Data supplied »
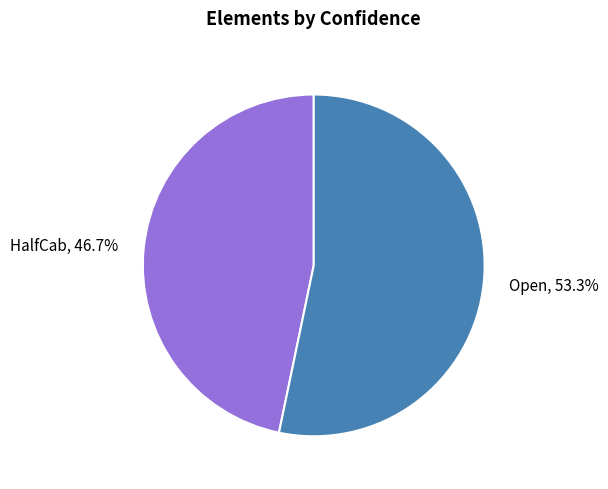

To the nearest percent, what is the combined percentage of HalfCab and Open?

100%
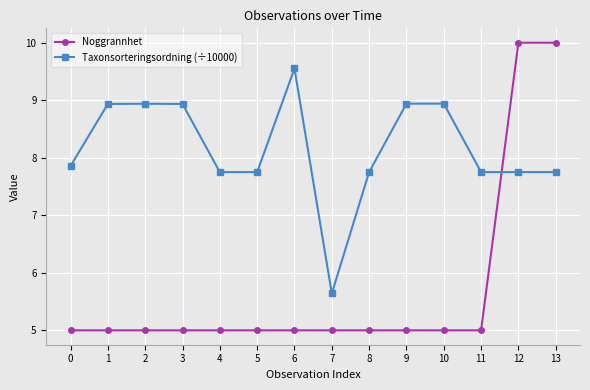

What is the spread (max minus min) of values at 13?

2.2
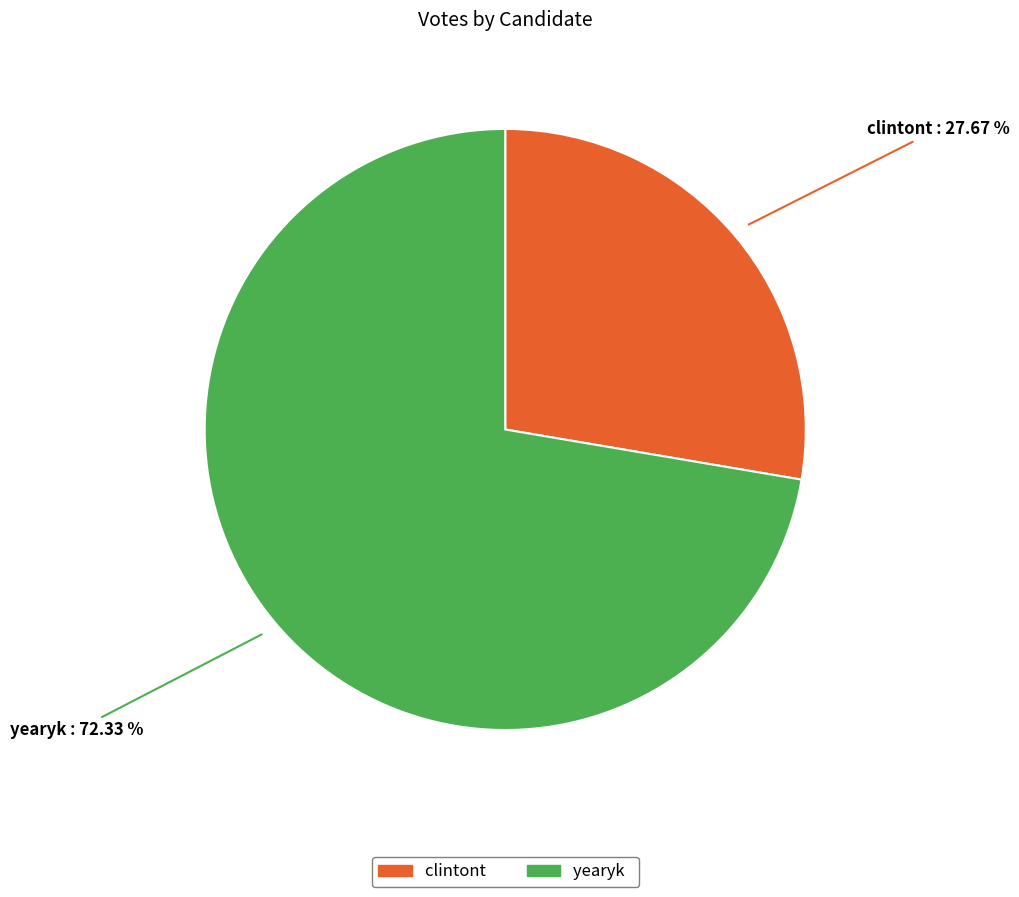

Is the sum of clintont and yearyk greater than half?

Yes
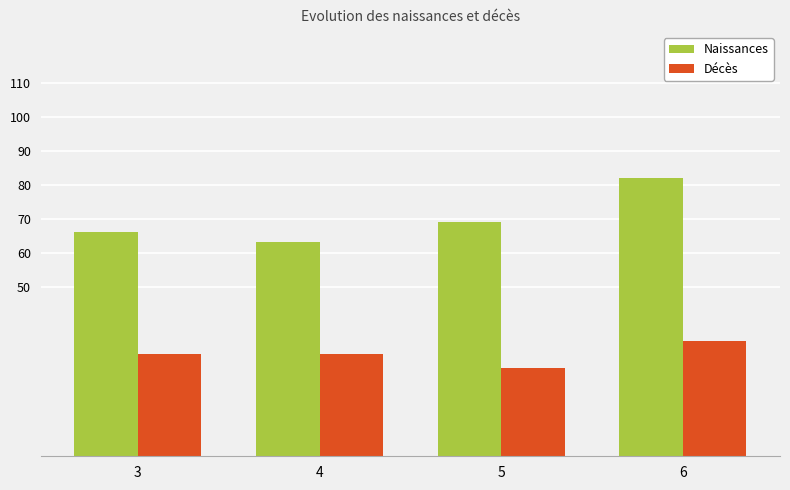

List the series in order of their overall mean, lowest first.

Décès, Naissances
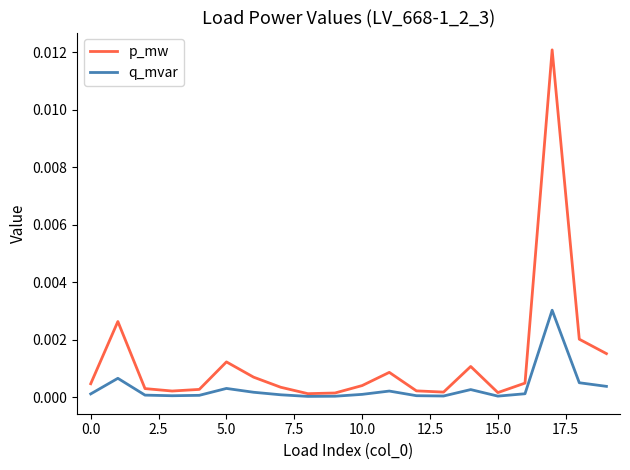

Which series has the largest range (max minus min)?

p_mw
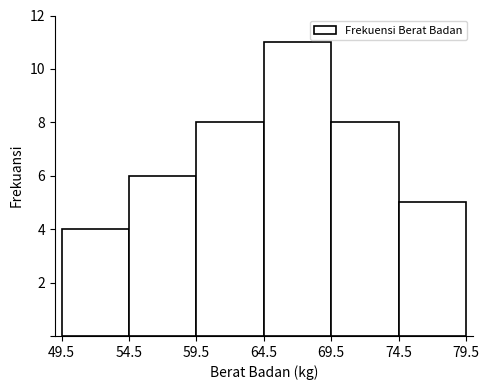

Reading left to right, list every bar in this chart as the range it spans on the x-axis followed by its height. The values are not printed on the chart, so give them approximately, as read against the axis.

49.5 to 54.5: 4
54.5 to 59.5: 6
59.5 to 64.5: 8
64.5 to 69.5: 11
69.5 to 74.5: 8
74.5 to 79.5: 5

Exercise objective » Update the lines above by replacing "chart" with "graph" everywhere and keeping everything else the same, and leave the pictures out of your answer.

Task answer »
To the nearest percent, what is the combined percentage of HalfCab and Open?

100%

What is the spread (max minus min) of values at 13?

2.2

Is the sum of clintont and yearyk greater than half?

Yes

List the series in order of their overall mean, lowest first.

Décès, Naissances

Which series has the largest range (max minus min)?

p_mw

Reading left to right, list every bar in this graph as the range it spans on the x-axis followed by its height. The values are not printed on the graph, so give them approximately, as read against the axis.

49.5 to 54.5: 4
54.5 to 59.5: 6
59.5 to 64.5: 8
64.5 to 69.5: 11
69.5 to 74.5: 8
74.5 to 79.5: 5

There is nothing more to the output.